Non si conosco esattamente le cause nè se tale disturbo sia un sintomo di un disturbo più importante come il Disturbo Ossessivo Compulsivo, ma sta di fatto che si tratta di
un disturbo che crea un reale impedimento al procedere regolare della propria vita nel quotidiano.
Ciò che contraddistingue la Disposofobia da una tendenza “normale” a conservare oggetti è rappresentato dalla compulsività con la quale si tende ad accapparrare il più possibile cose senza valore nè utilità, tale da occupare spazi vitali della propria abitazione, come salone, cucina, bagno.
Chiaramente la tendenza osessiva di possedere sempre più cose può determinare scarse condizioni igieniche ed un impedimento pratico nella possibilità di muoversi dentro casa.
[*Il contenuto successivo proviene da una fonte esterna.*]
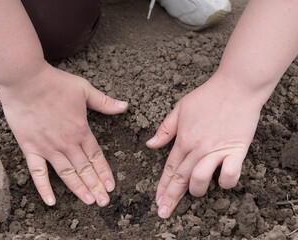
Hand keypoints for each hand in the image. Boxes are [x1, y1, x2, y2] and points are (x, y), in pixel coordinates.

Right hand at [1, 63, 127, 206]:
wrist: (26, 81)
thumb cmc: (55, 84)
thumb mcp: (85, 90)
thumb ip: (105, 102)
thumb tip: (125, 106)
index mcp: (81, 130)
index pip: (96, 157)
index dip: (104, 172)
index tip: (111, 186)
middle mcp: (67, 143)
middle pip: (84, 169)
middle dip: (95, 186)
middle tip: (104, 202)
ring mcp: (48, 148)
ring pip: (67, 174)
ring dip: (79, 189)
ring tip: (89, 202)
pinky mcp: (30, 148)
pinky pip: (37, 173)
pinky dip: (44, 188)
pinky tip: (51, 201)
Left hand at [147, 74, 261, 218]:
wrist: (236, 86)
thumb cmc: (207, 96)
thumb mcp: (180, 108)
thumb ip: (165, 129)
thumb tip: (150, 145)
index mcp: (183, 139)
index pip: (169, 168)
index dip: (162, 186)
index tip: (157, 201)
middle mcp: (197, 147)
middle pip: (180, 178)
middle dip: (170, 198)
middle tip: (164, 213)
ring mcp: (216, 149)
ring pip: (200, 179)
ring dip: (196, 190)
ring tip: (195, 193)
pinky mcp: (236, 149)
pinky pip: (230, 173)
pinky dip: (225, 181)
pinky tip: (222, 181)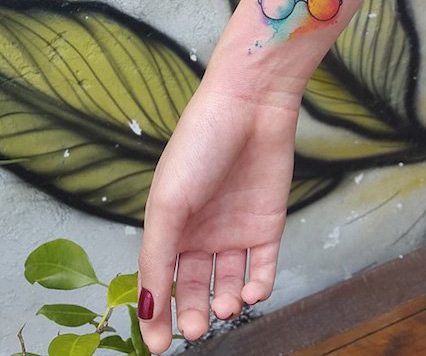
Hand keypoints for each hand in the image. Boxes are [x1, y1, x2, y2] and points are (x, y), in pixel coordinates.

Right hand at [137, 73, 298, 353]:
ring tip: (224, 306)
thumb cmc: (200, 146)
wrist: (250, 107)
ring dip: (226, 302)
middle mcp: (202, 231)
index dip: (157, 314)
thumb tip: (144, 306)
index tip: (156, 346)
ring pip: (229, 282)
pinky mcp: (267, 225)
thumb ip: (156, 257)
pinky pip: (263, 267)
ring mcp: (236, 229)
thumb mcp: (167, 204)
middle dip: (193, 312)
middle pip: (195, 286)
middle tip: (196, 329)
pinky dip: (257, 287)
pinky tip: (249, 292)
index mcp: (170, 224)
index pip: (161, 279)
Inoltre per un disofobico gettare oggetti provoca un dolore profondo come se gli venisse strappata una parte di sè.
Conservare per il disposofobico vuol dire mantenere la memoria della propria esistenza, è come dire “io esisto”, “ci sono” e tutto ciò che mi circonda lo dimostra; o ancora puòvoler rappresentare la paura del futuro, la paura di perdere il proprio passato.
La paura per il futuro può essere prevenuta conservando tutto ciò che pò essere utile per sopperire quindi ad eventuali bisogni che verranno e per evitare di trovarsi nella condizione di fare delle rinuncie.
Conservare inoltre vuol dire dimostrare la propria esistenza , come affermare la propria identità, quasi che questa sia rappresentata da oggetti ed azioni.